### [WORK TO COMPLETE]
Every entry in the data that follows should come back exactly, pictures aside.

### [RECORDS TO PROCESS]
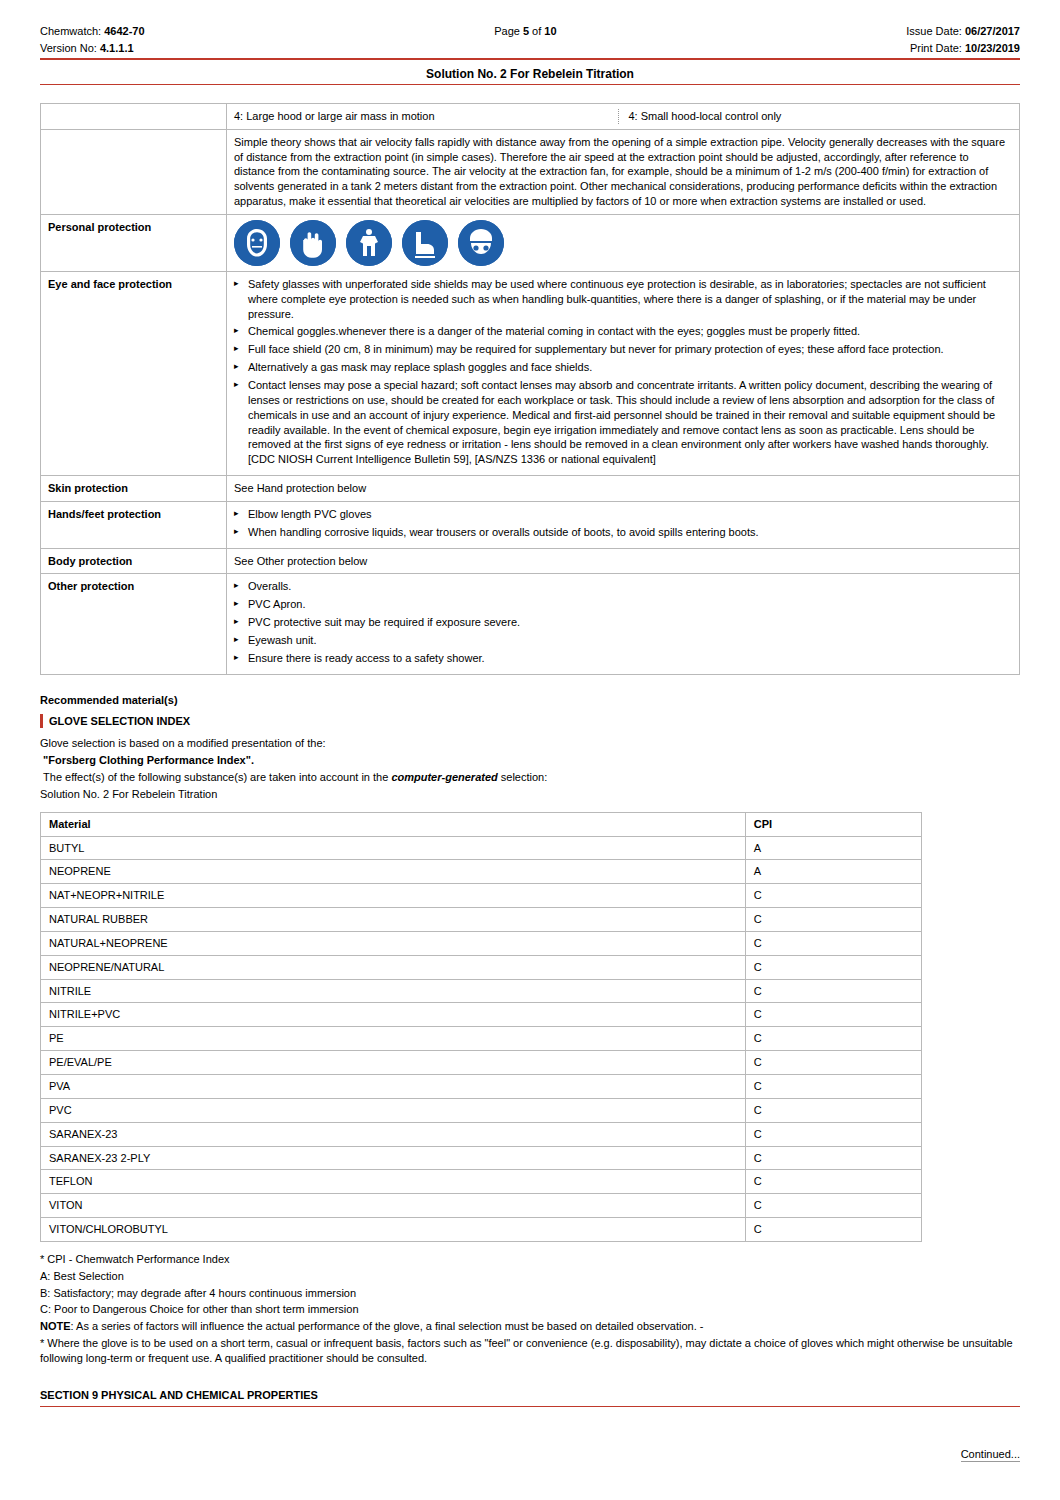Chemwatch: 4642-70
Page 5 of 10
Issue Date: 06/27/2017
Version No: 4.1.1.1
Print Date: 10/23/2019
Solution No. 2 For Rebelein Titration
| | 4: Large hood or large air mass in motion 4: Small hood-local control only |
| | Simple theory shows that air velocity falls rapidly with distance away from the opening of a simple extraction pipe. Velocity generally decreases with the square of distance from the extraction point (in simple cases). Therefore the air speed at the extraction point should be adjusted, accordingly, after reference to distance from the contaminating source. The air velocity at the extraction fan, for example, should be a minimum of 1-2 m/s (200-400 f/min) for extraction of solvents generated in a tank 2 meters distant from the extraction point. Other mechanical considerations, producing performance deficits within the extraction apparatus, make it essential that theoretical air velocities are multiplied by factors of 10 or more when extraction systems are installed or used. |
| Personal protection | |
| Eye and face protection | Safety glasses with unperforated side shields may be used where continuous eye protection is desirable, as in laboratories; spectacles are not sufficient where complete eye protection is needed such as when handling bulk-quantities, where there is a danger of splashing, or if the material may be under pressure. Chemical goggles.whenever there is a danger of the material coming in contact with the eyes; goggles must be properly fitted. Full face shield (20 cm, 8 in minimum) may be required for supplementary but never for primary protection of eyes; these afford face protection. Alternatively a gas mask may replace splash goggles and face shields. Contact lenses may pose a special hazard; soft contact lenses may absorb and concentrate irritants. A written policy document, describing the wearing of lenses or restrictions on use, should be created for each workplace or task. This should include a review of lens absorption and adsorption for the class of chemicals in use and an account of injury experience. Medical and first-aid personnel should be trained in their removal and suitable equipment should be readily available. In the event of chemical exposure, begin eye irrigation immediately and remove contact lens as soon as practicable. Lens should be removed at the first signs of eye redness or irritation - lens should be removed in a clean environment only after workers have washed hands thoroughly. [CDC NIOSH Current Intelligence Bulletin 59], [AS/NZS 1336 or national equivalent] |
| Skin protection | See Hand protection below |
| Hands/feet protection | Elbow length PVC gloves When handling corrosive liquids, wear trousers or overalls outside of boots, to avoid spills entering boots. |
| Body protection | See Other protection below |
| Other protection | Overalls. PVC Apron. PVC protective suit may be required if exposure severe. Eyewash unit. Ensure there is ready access to a safety shower. |
Recommended material(s)
GLOVE SELECTION INDEX
Glove selection is based on a modified presentation of the:
"Forsberg Clothing Performance Index".
The effect(s) of the following substance(s) are taken into account in the computer-generated selection:
Solution No. 2 For Rebelein Titration
| Material | CPI |
| --- | --- |
| BUTYL | A |
| NEOPRENE | A |
| NAT+NEOPR+NITRILE | C |
| NATURAL RUBBER | C |
| NATURAL+NEOPRENE | C |
| NEOPRENE/NATURAL | C |
| NITRILE | C |
| NITRILE+PVC | C |
| PE | C |
| PE/EVAL/PE | C |
| PVA | C |
| PVC | C |
| SARANEX-23 | C |
| SARANEX-23 2-PLY | C |
| TEFLON | C |
| VITON | C |
| VITON/CHLOROBUTYL | C |
* CPI - Chemwatch Performance Index
A: Best Selection
B: Satisfactory; may degrade after 4 hours continuous immersion
C: Poor to Dangerous Choice for other than short term immersion
NOTE: As a series of factors will influence the actual performance of the glove, a final selection must be based on detailed observation. -
* Where the glove is to be used on a short term, casual or infrequent basis, factors such as "feel" or convenience (e.g. disposability), may dictate a choice of gloves which might otherwise be unsuitable following long-term or frequent use. A qualified practitioner should be consulted.
SECTION 9 PHYSICAL AND CHEMICAL PROPERTIES
Continued...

### [PROBLEM SOLUTION]
Chemwatch: 4642-70
Page 5 of 10
Issue Date: 06/27/2017
Version No: 4.1.1.1
Print Date: 10/23/2019
Solution No. 2 For Rebelein Titration
| | 4: Large hood or large air mass in motion 4: Small hood-local control only |
| | Simple theory shows that air velocity falls rapidly with distance away from the opening of a simple extraction pipe. Velocity generally decreases with the square of distance from the extraction point (in simple cases). Therefore the air speed at the extraction point should be adjusted, accordingly, after reference to distance from the contaminating source. The air velocity at the extraction fan, for example, should be a minimum of 1-2 m/s (200-400 f/min) for extraction of solvents generated in a tank 2 meters distant from the extraction point. Other mechanical considerations, producing performance deficits within the extraction apparatus, make it essential that theoretical air velocities are multiplied by factors of 10 or more when extraction systems are installed or used. |
| Personal protection | |
| Eye and face protection | Safety glasses with unperforated side shields may be used where continuous eye protection is desirable, as in laboratories; spectacles are not sufficient where complete eye protection is needed such as when handling bulk-quantities, where there is a danger of splashing, or if the material may be under pressure. Chemical goggles.whenever there is a danger of the material coming in contact with the eyes; goggles must be properly fitted. Full face shield (20 cm, 8 in minimum) may be required for supplementary but never for primary protection of eyes; these afford face protection. Alternatively a gas mask may replace splash goggles and face shields. Contact lenses may pose a special hazard; soft contact lenses may absorb and concentrate irritants. A written policy document, describing the wearing of lenses or restrictions on use, should be created for each workplace or task. This should include a review of lens absorption and adsorption for the class of chemicals in use and an account of injury experience. Medical and first-aid personnel should be trained in their removal and suitable equipment should be readily available. In the event of chemical exposure, begin eye irrigation immediately and remove contact lens as soon as practicable. Lens should be removed at the first signs of eye redness or irritation - lens should be removed in a clean environment only after workers have washed hands thoroughly. [CDC NIOSH Current Intelligence Bulletin 59], [AS/NZS 1336 or national equivalent] |
| Skin protection | See Hand protection below |
| Hands/feet protection | Elbow length PVC gloves When handling corrosive liquids, wear trousers or overalls outside of boots, to avoid spills entering boots. |
| Body protection | See Other protection below |
| Other protection | Overalls. PVC Apron. PVC protective suit may be required if exposure severe. Eyewash unit. Ensure there is ready access to a safety shower. |
Recommended material(s)
GLOVE SELECTION INDEX
Glove selection is based on a modified presentation of the:
"Forsberg Clothing Performance Index".
The effect(s) of the following substance(s) are taken into account in the computer-generated selection:
Solution No. 2 For Rebelein Titration
| Material | CPI |
| --- | --- |
| BUTYL | A |
| NEOPRENE | A |
| NAT+NEOPR+NITRILE | C |
| NATURAL RUBBER | C |
| NATURAL+NEOPRENE | C |
| NEOPRENE/NATURAL | C |
| NITRILE | C |
| NITRILE+PVC | C |
| PE | C |
| PE/EVAL/PE | C |
| PVA | C |
| PVC | C |
| SARANEX-23 | C |
| SARANEX-23 2-PLY | C |
| TEFLON | C |
| VITON | C |
| VITON/CHLOROBUTYL | C |
* CPI - Chemwatch Performance Index
A: Best Selection
B: Satisfactory; may degrade after 4 hours continuous immersion
C: Poor to Dangerous Choice for other than short term immersion
NOTE: As a series of factors will influence the actual performance of the glove, a final selection must be based on detailed observation. -
* Where the glove is to be used on a short term, casual or infrequent basis, factors such as "feel" or convenience (e.g. disposability), may dictate a choice of gloves which might otherwise be unsuitable following long-term or frequent use. A qualified practitioner should be consulted.
SECTION 9 PHYSICAL AND CHEMICAL PROPERTIES
Continued...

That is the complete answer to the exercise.